The Restricted Committee of the CNIL has sanctioned SGAM AG2R LA MONDIALE for having not complied with the GDPR requirements connected to conservation and information of people periods.

The CNIL has carried out a control in 2019 at the group of AG2R LA MONDIALE. This last one aims to verify the compliance of salaries applied in the framework of its mission of manage retirements of employees in the private sector as well as its insurance activities.

In this occasion, the CNIL has demonstrated that the company of Mutual Insurance Group AG2R LA MONDIALE (SGAM AG2R LA MONDIALE), charged to coordinate the insurance providence activity, addition, health, conservation and retirements of the group, stores personal data of million people for an excessive retention time and does not comply with information obligations in an ambit of door-to-door phone selling campaigns.

Based on these elements, the Restricted Committee – which is a body part of the CNIL charged to pronounce sanctions – has considered that the company has missed two fundamental obligation required by the GDPR. It has inflicted a sanction of 1.750.000 EUR and has decided to publish it decision.

the Restricted Committee has also taken complying measures adopted by the company on the limitation of the retention period and the information of people.

Lack of the respect of the obligation to limit the retention period of data (article 5, paragraph 1, letter e) of the GDPR)

The company has not implemented in its storage retention time system what has defined in its reference system. Consequently, it stores personal data of its clients for excessive retention period.

Talking about the data of reports, the company does not comply the maximum storage duration of three years established in its repository and in the register of processing of the group. Data of about 2.000 clients that had not contact with the company since more than three years, and sometimes five, have been stored.

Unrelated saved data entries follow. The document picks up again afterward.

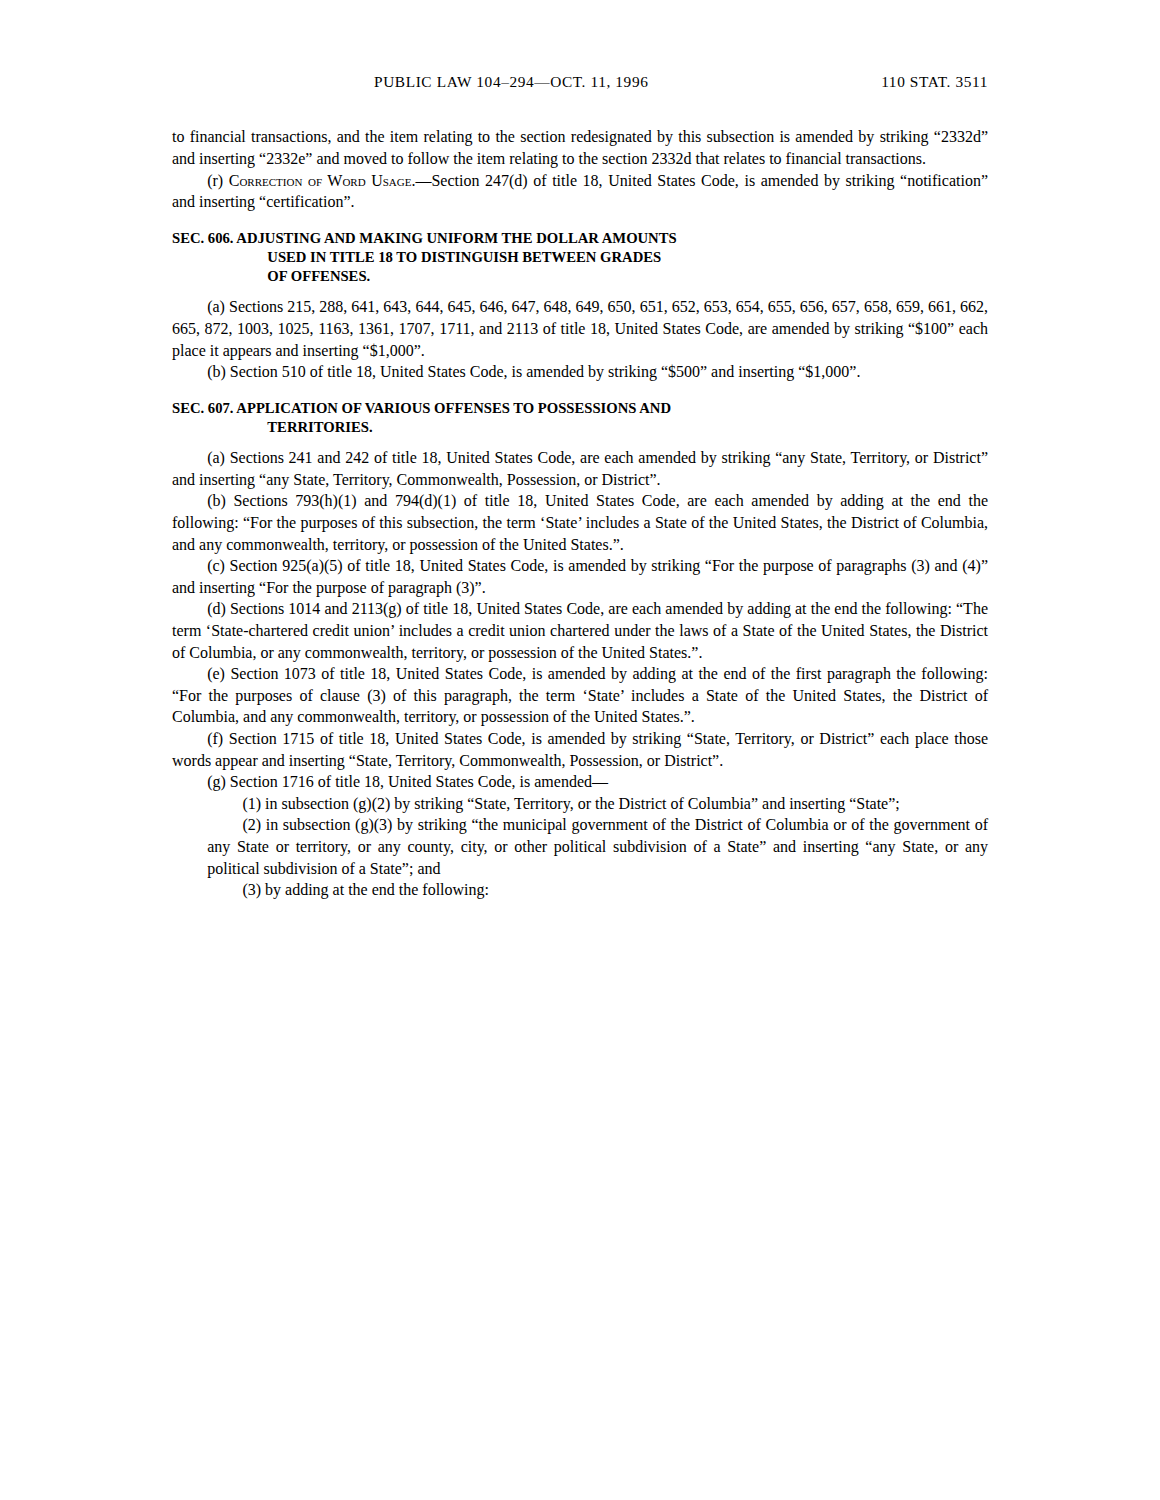PUBLIC LAW 104–294—OCT. 11, 1996 110 STAT. 3511
to financial transactions, and the item relating to the section redesignated by this subsection is amended by striking “2332d” and inserting “2332e” and moved to follow the item relating to the section 2332d that relates to financial transactions.
(r) Correction of Word Usage.—Section 247(d) of title 18, United States Code, is amended by striking “notification” and inserting “certification”.
SEC. 606. ADJUSTING AND MAKING UNIFORM THE DOLLAR AMOUNTSUSED IN TITLE 18 TO DISTINGUISH BETWEEN GRADES OF OFFENSES.
(a) Sections 215, 288, 641, 643, 644, 645, 646, 647, 648, 649, 650, 651, 652, 653, 654, 655, 656, 657, 658, 659, 661, 662, 665, 872, 1003, 1025, 1163, 1361, 1707, 1711, and 2113 of title 18, United States Code, are amended by striking “$100” each place it appears and inserting “$1,000”.
(b) Section 510 of title 18, United States Code, is amended by striking “$500” and inserting “$1,000”.
SEC. 607. APPLICATION OF VARIOUS OFFENSES TO POSSESSIONS ANDTERRITORIES.
(a) Sections 241 and 242 of title 18, United States Code, are each amended by striking “any State, Territory, or District” and inserting “any State, Territory, Commonwealth, Possession, or District”.
(b) Sections 793(h)(1) and 794(d)(1) of title 18, United States Code, are each amended by adding at the end the following: “For the purposes of this subsection, the term ‘State’ includes a State of the United States, the District of Columbia, and any commonwealth, territory, or possession of the United States.”.
(c) Section 925(a)(5) of title 18, United States Code, is amended by striking “For the purpose of paragraphs (3) and (4)” and inserting “For the purpose of paragraph (3)”.
(d) Sections 1014 and 2113(g) of title 18, United States Code, are each amended by adding at the end the following: “The term ‘State-chartered credit union’ includes a credit union chartered under the laws of a State of the United States, the District of Columbia, or any commonwealth, territory, or possession of the United States.”.
(e) Section 1073 of title 18, United States Code, is amended by adding at the end of the first paragraph the following: “For the purposes of clause (3) of this paragraph, the term ‘State’ includes a State of the United States, the District of Columbia, and any commonwealth, territory, or possession of the United States.”.
(f) Section 1715 of title 18, United States Code, is amended by striking “State, Territory, or District” each place those words appear and inserting “State, Territory, Commonwealth, Possession, or District”.
(g) Section 1716 of title 18, United States Code, is amended—
(1) in subsection (g)(2) by striking “State, Territory, or the District of Columbia” and inserting “State”;
(2) in subsection (g)(3) by striking “the municipal government of the District of Columbia or of the government of any State or territory, or any county, city, or other political subdivision of a State” and inserting “any State, or any political subdivision of a State”; and
(3) by adding at the end the following:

Talking about data of clients, the company does not comply with maximum storage retention time required into the Code of Insurance and the Commercial Code. More specifically, the company was storing personal data of more than 2 million people, some of them were also sensitive (health) or specific (bank coordinates), in addition to legal retention period authorized after the end of the contract.

Measures were taken by the company following the control and then during the procedure to achieve compliance. Compliance is achieved with respect to lead data. With respect to client data, the company has made firm and documented commitments to the compliance process it has undertaken, the partial implementation of which has been demonstrated. It has also made a commitment as to when it will be fully compliant on this point.

A breach of the obligation to inform persons (Articles 13 and 14 of the GDPR)

The information provided to telephone canvassers by the company’s subcontractors did not include all of the elements required by the GDPR. Indeed, telephone calls made by subcontractors could be recorded without the person contacted being informed of the principle of registration or his right to object. In addition, no other information was provided to the persons canvassed concerning the processing of their personal data or their other rights. Finally, people were not given the opportunity to access more complete information, for example by activating a button on their phone or by sending an e-mail.

However, the company has put in place measures to make the necessary changes to bring it into compliance with the GDPR, after the audit and then during the procedure.